■ Work required: Every line that contains the word "output" should be copied from the records below.

■ Records supplied:
_ _ _

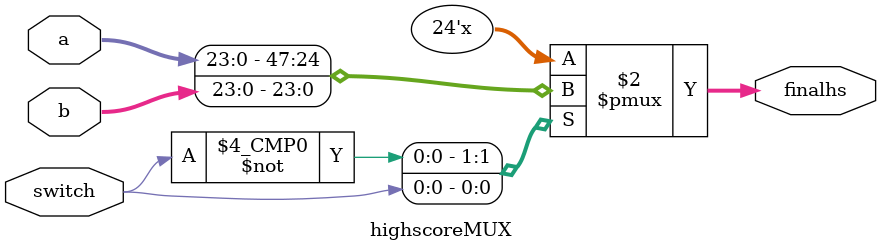
<source format=v>
module multiplexer(a,b,switch,result);
	input [3:0]a;
	input [3:0]b;
	input switch;
	output reg [3:0]result;
	
	
	always@(a, b, switch)
	
	case(switch)
			0 : result[3:0] <= a[3:0];
			1 : result[3:0] <= b[3:0];
		endcase
	
	
endmodule 


//multiplexer for highest score in each game

module highscoreMUX (a,b,switch,finalhs);
	
	input switch;
	input [23:0]a;
	input [23:0]b;
	
	output reg [23:0]finalhs;
	
	
	always@(a, b, switch)
		case(switch)
			0 : finalhs[23:0] <= a[23:0];
			1 : finalhs[23:0] <= b[23:0];
		endcase
	
	
endmodule 
</source>
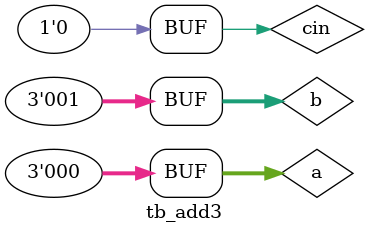
<source format=v>

module tb_add3();
// constants                                           
// general purpose registers
reg [2:0] a;
reg [2:0] b;
reg cin;
// wires                                               
wire [3:0] sum;

wire sampler;                             

// assign statements (if any)                          
add3 i1 (
// port map - connection between master ports and signals/registers   
	.a(a),
	.b(b),
	.cin(cin),
	.sum(sum)
);
// a[ 2 ]
initial
begin
	a[2] = 1'b0;
	a[2] = #160000 1'b1;
	a[2] = #160000 1'b0;
	a[2] = #80000 1'b1;
	a[2] = #40000 1'b0;
	a[2] = #40000 1'b1;
	a[2] = #160000 1'b0;
	a[2] = #160000 1'b1;
	a[2] = #160000 1'b0;
end 
// a[ 1 ]
initial
begin
	a[1] = 1'b0;
	a[1] = #120000 1'b1;
	a[1] = #40000 1'b0;
	a[1] = #80000 1'b1;
	a[1] = #80000 1'b0;
	a[1] = #120000 1'b1;
	a[1] = #40000 1'b0;
	a[1] = #80000 1'b1;
	# 80000;
	repeat(2)
	begin
		a[1] = 1'b0;
		a[1] = #80000 1'b1;
		# 80000;
	end
	a[1] = 1'b0;
end 
// a[ 0 ]
initial
begin
	a[0] = 1'b0;
	a[0] = #40000 1'b1;
	a[0] = #40000 1'b0;
	a[0] = #40000 1'b1;
	# 40000;
	repeat(2)
	begin
		a[0] = 1'b0;
		a[0] = #40000 1'b1;
		# 40000;
	end
	a[0] = 1'b0;
	a[0] = #40000 1'b1;
	a[0] = #120000 1'b0;
	a[0] = #40000 1'b1;
	# 40000;
	repeat(5)
	begin
		a[0] = 1'b0;
		a[0] = #40000 1'b1;
		# 40000;
	end
	a[0] = 1'b0;
end 
// b[ 2 ]
initial
begin
	b[2] = 1'b0;
	b[2] = #160000 1'b1;
	b[2] = #40000 1'b0;
	b[2] = #40000 1'b1;
	b[2] = #40000 1'b0;
	b[2] = #40000 1'b1;
	b[2] = #120000 1'b0;
	b[2] = #120000 1'b1;
	b[2] = #120000 1'b0;
	b[2] = #80000 1'b1;
	b[2] = #40000 1'b0;
end 
// b[ 1 ]
initial
begin
	b[1] = 1'b0;
	b[1] = #200000 1'b1;
	b[1] = #40000 1'b0;
	b[1] = #80000 1'b1;
	b[1] = #80000 1'b0;
	b[1] = #80000 1'b1;
	b[1] = #80000 1'b0;
	b[1] = #40000 1'b1;
	b[1] = #80000 1'b0;
	b[1] = #160000 1'b1;
	b[1] = #40000 1'b0;
end 
// b[ 0 ]
initial
begin
	b[0] = 1'b1;
	b[0] = #80000 1'b0;
	b[0] = #80000 1'b1;
	b[0] = #40000 1'b0;
	b[0] = #40000 1'b1;
	b[0] = #40000 1'b0;
	b[0] = #40000 1'b1;
	b[0] = #120000 1'b0;
	b[0] = #120000 1'b1;
	b[0] = #120000 1'b0;
	b[0] = #40000 1'b1;
	b[0] = #80000 1'b0;
	b[0] = #40000 1'b1;
	b[0] = #40000 1'b0;
	b[0] = #80000 1'b1;
end 

// cin
initial
begin
	cin = 1'b0;
end 
initial
 begin
		 $monitor("t=%3d a=%d,b=%d,cin=%d,sum=%d \n",$time,a,b,cin,sum, );
		 end


endmodule


</source>
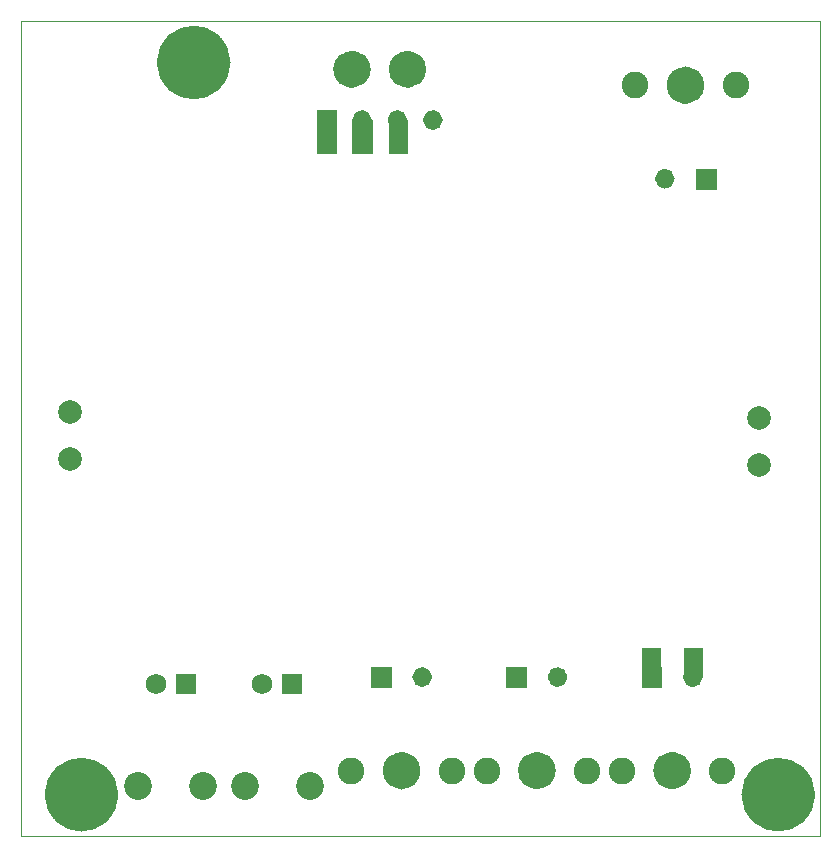
<source format=gbs>
%TF.GenerationSoftware,KiCad,Pcbnew,9.0.0*%
%TF.CreationDate,2026-02-04T15:59:28+07:00*%
%TF.ProjectId,Connector_Extension_Board_V1.0,436f6e6e-6563-4746-9f72-5f457874656e,rev?*%
%TF.SameCoordinates,Original*%
%TF.FileFunction,Soldermask,Bot*%
%TF.FilePolarity,Negative*%
%FSLAX46Y46*%
G04 Gerber Fmt 4.6, Leading zero omitted, Abs format (unit mm)*
G04 Created by KiCad (PCBNEW 9.0.0) date 2026-02-04 15:59:28*
%MOMM*%
%LPD*%
G01*
G04 APERTURE LIST*
%ADD10C,0.010000*%
%ADD11C,3.110399*%
%ADD12C,1.601200*%
%ADD13C,0.836200*%
%ADD14C,1.576200*%
%ADD15C,2.000000*%
%ADD16C,5.800000*%
%ADD17C,2.360000*%
%ADD18R,1.780000X1.780000*%
%ADD19C,1.750000*%
%ADD20C,3.050000*%
%ADD21C,2.260600*%
%ADD22C,3.000000*%
%TA.AperFunction,Profile*%
%ADD23C,0.100000*%
%TD*%
G04 APERTURE END LIST*
D10*
X126423900Y-57389800D02*
X128080100Y-57389800D01*
X128080100Y-60186000D01*
X126423900Y-60186000D01*
X126423900Y-57389800D01*
G36*
X126423900Y-57389800D02*
G01*
X128080100Y-57389800D01*
X128080100Y-60186000D01*
X126423900Y-60186000D01*
X126423900Y-57389800D01*
G37*
X123415800Y-57403600D02*
X125072000Y-57403600D01*
X125072000Y-60199800D01*
X123415800Y-60199800D01*
X123415800Y-57403600D01*
G36*
X123415800Y-57403600D02*
G01*
X125072000Y-57403600D01*
X125072000Y-60199800D01*
X123415800Y-60199800D01*
X123415800Y-57403600D01*
G37*
X154488900Y-102063600D02*
X156035100Y-102063600D01*
X156035100Y-104549800D01*
X154488900Y-104549800D01*
X154488900Y-102063600D01*
G36*
X154488900Y-102063600D02*
G01*
X156035100Y-102063600D01*
X156035100Y-104549800D01*
X154488900Y-104549800D01*
X154488900Y-102063600D01*
G37*
D11*
X105055199Y-114500000D02*
G75*
G02*
X101944801Y-114500000I-1555199J0D01*
G01*
X101944801Y-114500000D02*
G75*
G02*
X105055199Y-114500000I1555199J0D01*
G01*
X114555199Y-52510399D02*
G75*
G02*
X111444801Y-52510399I-1555199J0D01*
G01*
X111444801Y-52510399D02*
G75*
G02*
X114555199Y-52510399I1555199J0D01*
G01*
D10*
X150978900Y-102083600D02*
X152525100Y-102083600D01*
X152525100Y-104699800D01*
X150978900Y-104699800D01*
X150978900Y-102083600D01*
G36*
X150978900Y-102083600D02*
G01*
X152525100Y-102083600D01*
X152525100Y-104699800D01*
X150978900Y-104699800D01*
X150978900Y-102083600D01*
G37*
D11*
X164055199Y-114500000D02*
G75*
G02*
X160944801Y-114500000I-1555199J0D01*
G01*
X160944801Y-114500000D02*
G75*
G02*
X164055199Y-114500000I1555199J0D01*
G01*
D10*
X129533900Y-57389800D02*
X131080100Y-57389800D01*
X131080100Y-60186000D01*
X129533900Y-60186000D01*
X129533900Y-57389800D01*
G36*
X129533900Y-57389800D02*
G01*
X131080100Y-57389800D01*
X131080100Y-60186000D01*
X129533900Y-60186000D01*
X129533900Y-57389800D01*
G37*
D12*
X142858225Y-112459800D02*
G75*
G02*
X141257025Y-112459800I-800600J0D01*
G01*
X141257025Y-112459800D02*
G75*
G02*
X142858225Y-112459800I800600J0D01*
G01*
D13*
X144225725Y-104549800D02*
G75*
G02*
X143389525Y-104549800I-418100J0D01*
G01*
X143389525Y-104549800D02*
G75*
G02*
X144225725Y-104549800I418100J0D01*
G01*
D10*
X141143825Y-105386000D02*
X139471425Y-105386000D01*
X139471425Y-103713600D01*
X141143825Y-103713600D01*
X141143825Y-105386000D01*
G36*
X141143825Y-105386000D02*
G01*
X139471425Y-105386000D01*
X139471425Y-103713600D01*
X141143825Y-103713600D01*
X141143825Y-105386000D01*
G37*
D13*
X153310100Y-62349800D02*
G75*
G02*
X152473900Y-62349800I-418100J0D01*
G01*
X152473900Y-62349800D02*
G75*
G02*
X153310100Y-62349800I418100J0D01*
G01*
D12*
X155442600Y-54439800D02*
G75*
G02*
X153841400Y-54439800I-800600J0D01*
G01*
X153841400Y-54439800D02*
G75*
G02*
X155442600Y-54439800I800600J0D01*
G01*
D10*
X157228200Y-63186000D02*
X155555800Y-63186000D01*
X155555800Y-61513600D01*
X157228200Y-61513600D01*
X157228200Y-63186000D01*
G36*
X157228200Y-63186000D02*
G01*
X155555800Y-63186000D01*
X155555800Y-61513600D01*
X157228200Y-61513600D01*
X157228200Y-63186000D01*
G37*
D12*
X154312600Y-112459800D02*
G75*
G02*
X152711400Y-112459800I-800600J0D01*
G01*
X152711400Y-112459800D02*
G75*
G02*
X154312600Y-112459800I800600J0D01*
G01*
D13*
X155680100Y-104549800D02*
G75*
G02*
X154843900Y-104549800I-418100J0D01*
G01*
X154843900Y-104549800D02*
G75*
G02*
X155680100Y-104549800I418100J0D01*
G01*
D10*
X152598200Y-105386000D02*
X150925800Y-105386000D01*
X150925800Y-103713600D01*
X152598200Y-103713600D01*
X152598200Y-105386000D01*
G36*
X152598200Y-105386000D02*
G01*
X150925800Y-105386000D01*
X150925800Y-103713600D01*
X152598200Y-103713600D01*
X152598200Y-105386000D01*
G37*
D12*
X131403850Y-112459800D02*
G75*
G02*
X129802650Y-112459800I-800600J0D01*
G01*
X129802650Y-112459800D02*
G75*
G02*
X131403850Y-112459800I800600J0D01*
G01*
D13*
X132771350Y-104549800D02*
G75*
G02*
X131935150Y-104549800I-418100J0D01*
G01*
X131935150Y-104549800D02*
G75*
G02*
X132771350Y-104549800I418100J0D01*
G01*
D10*
X129689450Y-105386000D02*
X128017050Y-105386000D01*
X128017050Y-103713600D01*
X129689450Y-103713600D01*
X129689450Y-105386000D01*
G36*
X129689450Y-105386000D02*
G01*
X128017050Y-105386000D01*
X128017050Y-103713600D01*
X129689450Y-103713600D01*
X129689450Y-105386000D01*
G37*
D14*
X127190100Y-53089800D02*
G75*
G02*
X125613900Y-53089800I-788100J0D01*
G01*
X125613900Y-53089800D02*
G75*
G02*
X127190100Y-53089800I788100J0D01*
G01*
D13*
X127670100Y-57389800D02*
G75*
G02*
X126833900Y-57389800I-418100J0D01*
G01*
X126833900Y-57389800D02*
G75*
G02*
X127670100Y-57389800I418100J0D01*
G01*
X130670100Y-57389800D02*
G75*
G02*
X129833900Y-57389800I-418100J0D01*
G01*
X129833900Y-57389800D02*
G75*
G02*
X130670100Y-57389800I418100J0D01*
G01*
D14*
X131890100Y-53089800D02*
G75*
G02*
X130313900Y-53089800I-788100J0D01*
G01*
X130313900Y-53089800D02*
G75*
G02*
X131890100Y-53089800I788100J0D01*
G01*
D13*
X133670100Y-57389800D02*
G75*
G02*
X132833900Y-57389800I-418100J0D01*
G01*
X132833900Y-57389800D02*
G75*
G02*
X133670100Y-57389800I418100J0D01*
G01*
D10*
X125088200Y-58226000D02*
X123415800Y-58226000D01*
X123415800Y-56553600D01*
X125088200Y-56553600D01*
X125088200Y-58226000D01*
G36*
X125088200Y-58226000D02*
G01*
X123415800Y-58226000D01*
X123415800Y-56553600D01*
X125088200Y-56553600D01*
X125088200Y-58226000D01*
G37*
D15*
X102502000Y-86099800D03*
D16*
X103500000Y-114500000D03*
X162500000Y-114500000D03*
D17*
X122813875Y-113769050D03*
X117333875Y-113769050D03*
D18*
X121343875Y-105129050D03*
D19*
X118803875Y-105129050D03*
D15*
X160902000Y-86599800D03*
D20*
X142057625Y-112459800D03*
D21*
X137807625Y-112459800D03*
X146307625Y-112459800D03*
D16*
X113000000Y-52500000D03*
D20*
X154642000Y-54439800D03*
D21*
X158892000Y-54439800D03*
X150392000Y-54439800D03*
D15*
X160902000Y-82639800D03*
D20*
X153512000Y-112459800D03*
D21*
X149262000Y-112459800D03*
X157762000Y-112459800D03*
D20*
X130603250Y-112459800D03*
D21*
X126353250Y-112459800D03*
X134853250Y-112459800D03*
D17*
X113784500Y-113769050D03*
X108304500Y-113769050D03*
D18*
X112314500Y-105129050D03*
D19*
X109774500Y-105129050D03*
D15*
X102502000Y-82139800D03*
D22*
X131102000Y-53089800D03*
X126402000Y-53089800D03*
D23*
X98349000Y-49000000D02*
X166000000Y-49000000D01*
X166000000Y-118000000D01*
X98349000Y-118000000D01*
X98349000Y-49000000D01*
M02*

</source>
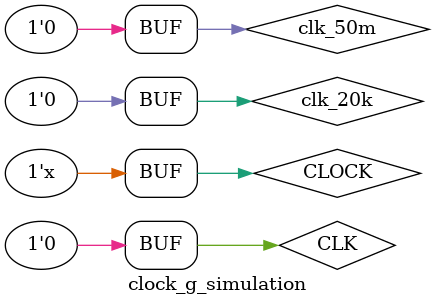
<source format=v>
`timescale 1ns / 1ps


module clock_g_simulation();
   reg CLOCK;
   reg clk_20k;
   reg clk_50m;
   Clock_G dut(CLOCK,clk_20k,clk_50m);
   initial begin
   CLK=0;
   clk_20k=0;
   clk_50m=0;
   end
   always begin
   #5 CLOCK=~CLOCK;
   end
endmodule

</source>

_ _ _

■ Solution:
	output reg [3:0]result;
	output reg [23:0]finalhs;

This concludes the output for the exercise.